|BRITISH COLUMBIA ARTISTS|
(article on Jack Humphrey omitted)
Recently the voice of Paul Goranson, now war artist and flight-lieutenant in the R.C.A.F., was heard over a short-wave broadcast from Holland. Since joining the air force this well-known Vancouver artist has been on a ship torpedoed 10 days out at sea. He was picked up by a French corvette but unfortunately lost sketches which had to be remade from memory.
The artist has also been attached to a R.C.A.F. training centre in England and while in Tunisia made drawings in the holy city of Kairouan. Apparently as energetic as ever, judging from his voice, Paul Goranson is now among the snows and mud of Holland recording some of the achievements of the R.C.A.F. in those parts.
(article on James W. Morrice omitted)
Another interesting art event scheduled over CBR will be a talk, on Monday January 29, by a noted Vancouver painter, J.W.G. Macdonald. The subject of the talk will be chiefly on the children's free Saturday morning classes at the gallery.

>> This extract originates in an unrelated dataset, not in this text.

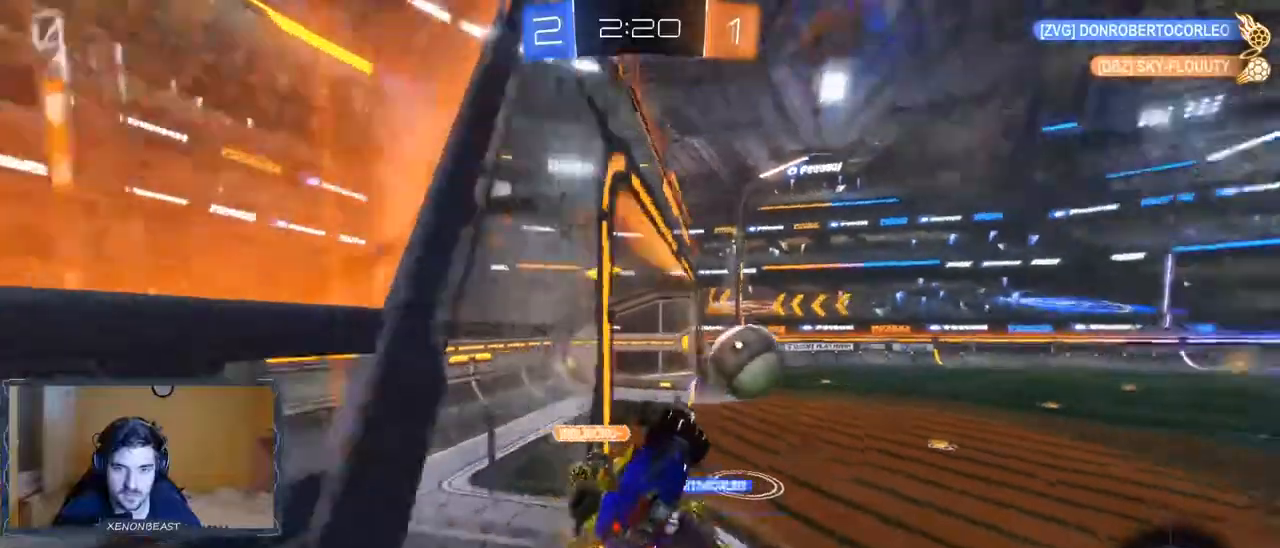
{"buttons": ["R2"], "left_stick": "right", "right_stick": "center", "events": []}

Art in Victoria and elsewhere on Vancouver Island has taken on fresh impetus during the past six months. Among individual successes, Victoria-born Gladys E. Ewan won top award in the last annual B.C. artists exhibition at the gallery. Ina D.D. Uhthoff of Victoria exposed in the British Columbia at Work exhibition an outstanding exhibit "Welding" among the eight paintings selected for presentation to the city of Odessa; and a new Indian painter, George Clutesi, of the recently-organized Alberni Valley group, has aroused much interest for his original and sincere interpretation of Indian life on the west coast. Emily Carr has added still more to her fame with her latest volume, "The Book of Small," and an important solo show of paintings at Montreal.
An important event also is the forming of a Vancouver Island region of the Federation of Canadian Artists under chairmanship of the Hon. Mark H. Kearley of Metchosin. Last June the organization on the Island numbered a dozen members, but by the new year had jumped to 150.
The vigorous chairman of the Federation Island region has been an indefatigable artist most of his life, including even the entire period of the last war spent in a German prison camp, where he continued to work sketching his fellow prisoners. He states that "it was good practice and good training for the eye, and I recommend it to all prisoners of war."
Mr. Kearly has exposed, among other places, in the Royal Academy in London, and has recently made a series of lively drawings and paintings, by special permission, at Esquimalt Dockyard.